Only people without (what level?) of test anxiety are worthy of being accepted into a particular college? Is college a performance degree? For a music performance degree, it's all about the audition. It's all about performance. Few degrees are like that. Few careers are like that. Life is not like an SAT test.

The SAT induces much more than a normal level of anxiety. It has evloved that way due to demand and the need for ETS to separate students. The anxiety variable has grown way out of proportion to its meaning. How many Harvard grads from 20 years ago could even make the wait-list cutoff now? If college demand dropped way off, would life then require less ability to deal with stress? What absolute scale are we talking about here?

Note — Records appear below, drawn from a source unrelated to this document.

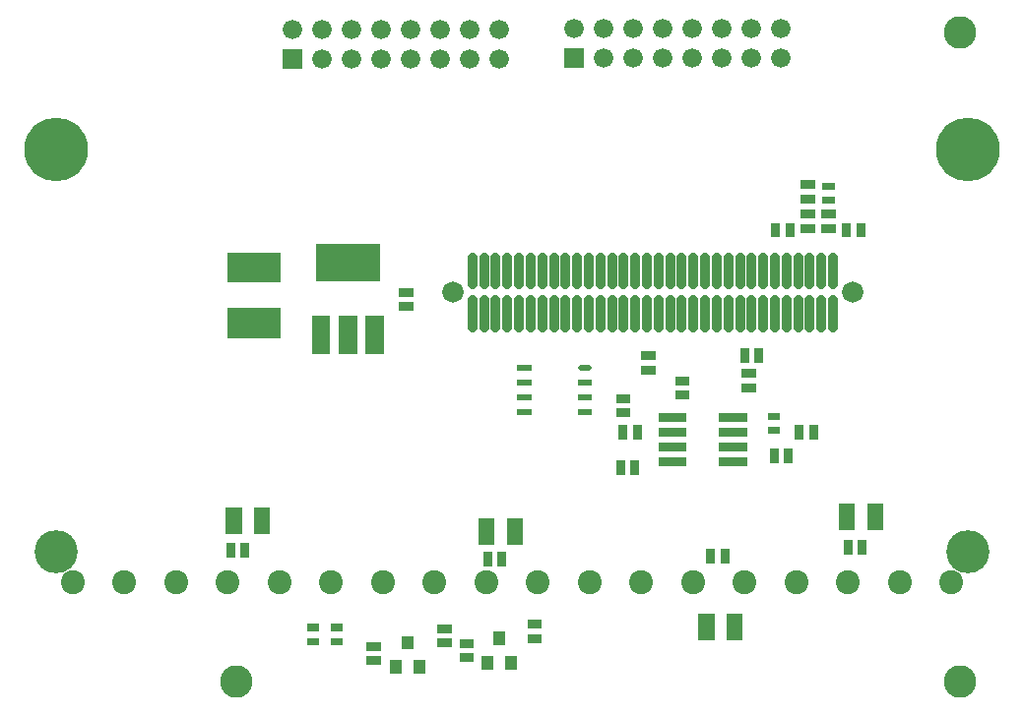
<source format=gbr>
G04 Title: RX Daughterboard, solder mask solder side *
G04 Creator: pcb-bin 1.99p *
G04 CreationDate: Tue 01 Mar 2005 01:13:31 AM GMT UTC *
G04 For: matt *
G04 Format: Gerber/RS-274X *
G04 PCB-Dimensions: 330000 250000 *
G04 PCB-Coordinate-Origin: lower left *
%MOIN*%
%FSLAX24Y24*%
%IPPOS*%
%ADD11C,0.0400*%
%ADD12C,0.0250*%
%ADD13C,0.0450*%
%ADD14C,0.0080*%
%ADD15C,0.0280*%
%ADD16C,0.0100*%
%ADD17C,0.0300*%
%ADD18C,0.0600*%
%ADD19C,0.0240*%
%ADD20R,0.0240X0.0240*%
%ADD21R,0.0440X0.0440*%
%ADD22R,0.0300X0.0300*%
%ADD23C,0.0060*%
%ADD24R,0.0480X0.0480*%
%ADD25R,0.0680X0.0680*%
%ADD26R,0.0540X0.0540*%
%ADD27R,0.0970X0.0970*%
%ADD28R,0.1170X0.1170*%
%ADD29R,0.1030X0.1030*%
%ADD30C,0.0200*%
%ADD31R,0.0560X0.0560*%
%ADD32R,0.0860X0.0860*%
%ADD33R,0.0620X0.0620*%
%ADD34R,0.1220X0.1220*%
%ADD35R,0.1520X0.1520*%
%ADD36R,0.1280X0.1280*%
%ADD37R,0.0340X0.0340*%
%ADD38R,0.0640X0.0640*%
%ADD39R,0.0400X0.0400*%
%ADD40R,0.0200X0.0200*%
%ADD41C,0.0720*%
%ADD42C,0.0920X0.0720*%
%ADD43C,0.0920*%
%ADD44C,0.0340*%
%ADD45R,0.0600X0.0600*%
%ADD46R,0.0660X0.0660*%
%ADD47R,0.0900X0.0900X0.0600X0.0600*%
%ADD48R,0.0900X0.0900*%
%ADD49C,0.0660*%
%AMTHERM1*7,0,0,0.0900,0.0600,0.0100,45*%
%ADD50THERM1*%
%ADD51C,0.0900X0.0600*%
%ADD52C,0.0900*%
%ADD53C,0.0500*%
%ADD54R,0.0500X0.0500*%
%ADD55C,0.0750*%
%ADD56C,0.0810*%
%ADD57C,0.0950X0.0750*%
%ADD58C,0.0950*%
%ADD59C,0.0125*%
%AMTHERM2*7,0,0,0.0950,0.0750,0.0125,45*%
%ADD60THERM2*%
%ADD61C,0.1400*%
%ADD62C,0.1460*%
%ADD63C,0.1600X0.1400*%
%ADD64C,0.1600*%
%ADD65C,0.2100*%
%ADD66C,0.2160*%
%AMTHERM3*7,0,0,0.2300,0.2100,0.0500,45*%
%ADD67THERM3*%
%ADD68C,0.2300X0.2100*%
%ADD69C,0.2300*%
%ADD70C,0.0150*%
%ADD71C,0.1320*%
%ADD72C,0.1100*%
%ADD73C,0.1520*%
%ADD74C,0.1520X0.1320*%
%ADD75C,0.0610*%
%ADD76C,0.0610X0.0450*%
%ADD77C,0.0160*%
%AMTHERM4*7,0,0,0.0800,0.0600,0.0160,45*%
%ADD78THERM4*%
%ADD79C,0.0800*%
%ADD80C,0.0800X0.0600*%
%AMTHERM5*7,0,0,0.0800,0.0600,0.0125,45*%
%ADD81THERM5*%
%AMTHERM6*7,0,0,0.0600,0.0400,0.0100,45*%
%ADD82THERM6*%
%ADD83C,0.0600X0.0400*%
%ADD84C,0.0360*%
%ADD85C,0.0560*%
%ADD86C,0.0560X0.0360*%
%AMTHERM7*7,0,0,0.0560,0.0360,0.0080,45*%
%ADD87THERM7*%
%LNGROUP_1*%
%LPD*%
G01X0Y0D02*
G54D22*X6810Y6040D02*Y5860D01*
X7290Y6040D02*Y5860D01*
G54D26*X6920Y7130D02*Y6770D01*
X7880Y7130D02*Y6770D01*
G54D22*X15510Y5740D02*Y5560D01*
X15990Y5740D02*Y5560D01*
G54D26*X15470Y6780D02*Y6420D01*
X16430Y6780D02*Y6420D01*
G54D22*X23060Y5840D02*Y5660D01*
X23540Y5840D02*Y5660D01*
G54D26*X22920Y3530D02*Y3170D01*
X23880Y3530D02*Y3170D01*
G54D22*X27710Y6140D02*Y5960D01*
X28190Y6140D02*Y5960D01*
G54D26*X27670Y7280D02*Y6920D01*
X28630Y7280D02*Y6920D01*
G54D22*X12660Y14690D02*X12840D01*
X12660Y14210D02*X12840D01*
G54D29*X7210Y13660D02*X7990D01*
X7210Y15540D02*X7990D01*
G54D33*X11680Y13590D02*Y12930D01*
X10780Y13590D02*Y12930D01*
X9870Y13590D02*Y12930D01*
G54D36*X10330Y15700D02*X11230D01*
G54D20*X9510Y2860D02*X9690D01*
X9510Y3340D02*X9690D01*
G54D22*X11560Y2210D02*X11740D01*
X11560Y2690D02*X11740D01*
G54D39*X13200Y2030D02*Y1970D01*
X12420Y2030D02*Y1970D01*
X12810Y2850D02*Y2790D01*
G54D22*X26060Y10040D02*Y9860D01*
X26540Y10040D02*Y9860D01*
X24210Y12640D02*Y12460D01*
X24690Y12640D02*Y12460D01*
X23500Y10450D02*X24150D01*
X23500Y9950D02*X24150D01*
X23500Y9450D02*X24150D01*
X23500Y8950D02*X24150D01*
X21450D02*X22100D01*
X21450Y9450D02*X22100D01*
X21450Y9950D02*X22100D01*
X21450Y10450D02*X22100D01*
X20860Y12060D02*X21040D01*
X20860Y12540D02*X21040D01*
X20010Y10610D02*X20190D01*
X20010Y11090D02*X20190D01*
X20010Y8840D02*Y8660D01*
X20490Y8840D02*Y8660D01*
X24260Y11460D02*X24440D01*
X24260Y11940D02*X24440D01*
X22010Y11210D02*X22190D01*
X22010Y11690D02*X22190D01*
G54D20*X25110Y10490D02*X25290D01*
X25110Y10010D02*X25290D01*
G54D44*X14999Y14428D02*Y13518D01*
X27204Y15881D02*Y14971D01*
X15786Y14428D02*Y13518D01*
X15393Y14428D02*Y13518D01*
X16180Y14428D02*Y13518D01*
X14999Y15881D02*Y14971D01*
X16574Y14428D02*Y13518D01*
X15786Y15881D02*Y14971D01*
X16967Y14428D02*Y13518D01*
X16180Y15881D02*Y14971D01*
X17361Y14428D02*Y13518D01*
X16574Y15881D02*Y14971D01*
X17755Y14428D02*Y13518D01*
X16967Y15881D02*Y14971D01*
X18148Y14428D02*Y13518D01*
X17361Y15881D02*Y14971D01*
X18542Y14428D02*Y13518D01*
X17755Y15881D02*Y14971D01*
X18936Y14428D02*Y13518D01*
X18148Y15881D02*Y14971D01*
X18542Y15881D02*Y14971D01*
X18936Y15881D02*Y14971D01*
X19330Y15881D02*Y14971D01*
X19723Y15881D02*Y14971D01*
X20117Y15881D02*Y14971D01*
X20511Y15881D02*Y14971D01*
X20904Y15881D02*Y14971D01*
X21298Y15881D02*Y14971D01*
X21692Y15881D02*Y14971D01*
X22085Y15881D02*Y14971D01*
X22479Y15881D02*Y14971D01*
X22873Y15881D02*Y14971D01*
X23267Y15881D02*Y14971D01*
X23660Y15881D02*Y14971D01*
X24054Y15881D02*Y14971D01*
X24841Y15881D02*Y14971D01*
X24448Y15881D02*Y14971D01*
X25235Y15881D02*Y14971D01*
X25629Y15881D02*Y14971D01*
X26022Y15881D02*Y14971D01*
X26416Y15881D02*Y14971D01*
X15393Y15881D02*Y14971D01*
X19330Y14428D02*Y13518D01*
X19723Y14428D02*Y13518D01*
X20117Y14428D02*Y13518D01*
X20511Y14428D02*Y13518D01*
X20904Y14428D02*Y13518D01*
X21298Y14428D02*Y13518D01*
X21692Y14428D02*Y13518D01*
X22085Y14428D02*Y13518D01*
X22479Y14428D02*Y13518D01*
X22873Y14428D02*Y13518D01*
X23267Y14428D02*Y13518D01*
X23660Y14428D02*Y13518D01*
X24054Y14428D02*Y13518D01*
X24448Y14428D02*Y13518D01*
X24841Y14428D02*Y13518D01*
X25235Y14428D02*Y13518D01*
X25629Y14428D02*Y13518D01*
X26022Y14428D02*Y13518D01*
X26416Y14428D02*Y13518D01*
X26810Y14428D02*Y13518D01*
X27204Y14428D02*Y13518D01*
X26810Y15881D02*Y14971D01*
G54D22*X25740Y16890D02*Y16710D01*
X25260Y16890D02*Y16710D01*
X27660Y16890D02*Y16710D01*
X28140Y16890D02*Y16710D01*
X17010Y2960D02*X17190D01*
X17010Y3440D02*X17190D01*
X14710Y2310D02*X14890D01*
X14710Y2790D02*X14890D01*
G54D39*X16300Y2180D02*Y2120D01*
X15520Y2180D02*Y2120D01*
X15910Y3000D02*Y2940D01*
G54D22*X13960Y2810D02*X14140D01*
X13960Y3290D02*X14140D01*
X26260Y16860D02*X26440D01*
X26260Y17340D02*X26440D01*
X26960Y16860D02*X27140D01*
X26960Y17340D02*X27140D01*
G54D30*X18660Y12150D02*X18940D01*
G54D40*X18660Y11650D02*X18940D01*
X18660Y11150D02*X18940D01*
X18660Y10650D02*X18940D01*
X16620D02*X16900D01*
X16620Y11150D02*X16900D01*
X16620Y11650D02*X16900D01*
X16620Y12150D02*X16900D01*
G54D22*X25690Y9240D02*Y9060D01*
X25210Y9240D02*Y9060D01*
X26260Y18340D02*X26440D01*
X26260Y17860D02*X26440D01*
G54D20*X26960Y18290D02*X27140D01*
X26960Y17810D02*X27140D01*
G54D22*X20580Y10040D02*Y9860D01*
X20100Y10040D02*Y9860D01*
G54D20*X10310Y3340D02*X10490D01*
X10310Y2860D02*X10490D01*
G54D41*X14330Y14700D03*
X27873D03*
G54D46*X8900Y22600D03*
G54D49*Y23600D03*
X9900Y22600D03*
Y23600D03*
X10900Y22600D03*
Y23600D03*
X11900Y22600D03*
Y23600D03*
X12900Y22600D03*
Y23600D03*
X13900Y22600D03*
Y23600D03*
X14900Y22600D03*
Y23600D03*
X15900Y22600D03*
Y23600D03*
G54D46*X18450Y22650D03*
G54D49*Y23650D03*
X19450Y22650D03*
Y23650D03*
X20450Y22650D03*
Y23650D03*
X21450Y22650D03*
Y23650D03*
X22450Y22650D03*
Y23650D03*
X23450Y22650D03*
Y23650D03*
X24450Y22650D03*
Y23650D03*
X25450Y22650D03*
Y23650D03*
G54D56*X1470Y4870D03*
X3220D03*
X4970D03*
X6720D03*
X8470D03*
X10220D03*
X11970D03*
X13720D03*
X15470D03*
X17220D03*
X18970D03*
X20720D03*
X22470D03*
X24220D03*
X25970D03*
X27720D03*
X29470D03*
X31220D03*
G54D62*X910Y5890D03*
G54D66*Y19550D03*
X31780D03*
G54D62*Y5890D03*
G54D72*X7000Y1500D03*
X31500D03*
Y23500D03*
M02*

</source>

SAT is a huge game now with enormous consequences for small changes in score. Just because you see some sort of correlation doesn't mean that it hasn't gotten way out of hand. I'm pissed off that my son has to prepare as much as he does just to show that he is equal to his peers. I'm not looking at the SAT game and seeing something well-planned and normal, as if ETS has it all figured out.

Just because the variables look reasonable and you see some correlation doesn't mean that the game is not pushing those variables to extremes.

Many credentials are crap. Many college degrees are crap. Some fall back on credentialism because they are lazy or they want to cover their asses. Don't look at this issue from the top-down. Look at it from the bottom-up. Look at individuals, not averages. Colleges do look at individuals, and that does mitigate the vagaries of the SAT, but the SAT score variable is still huge. You still have to play the game.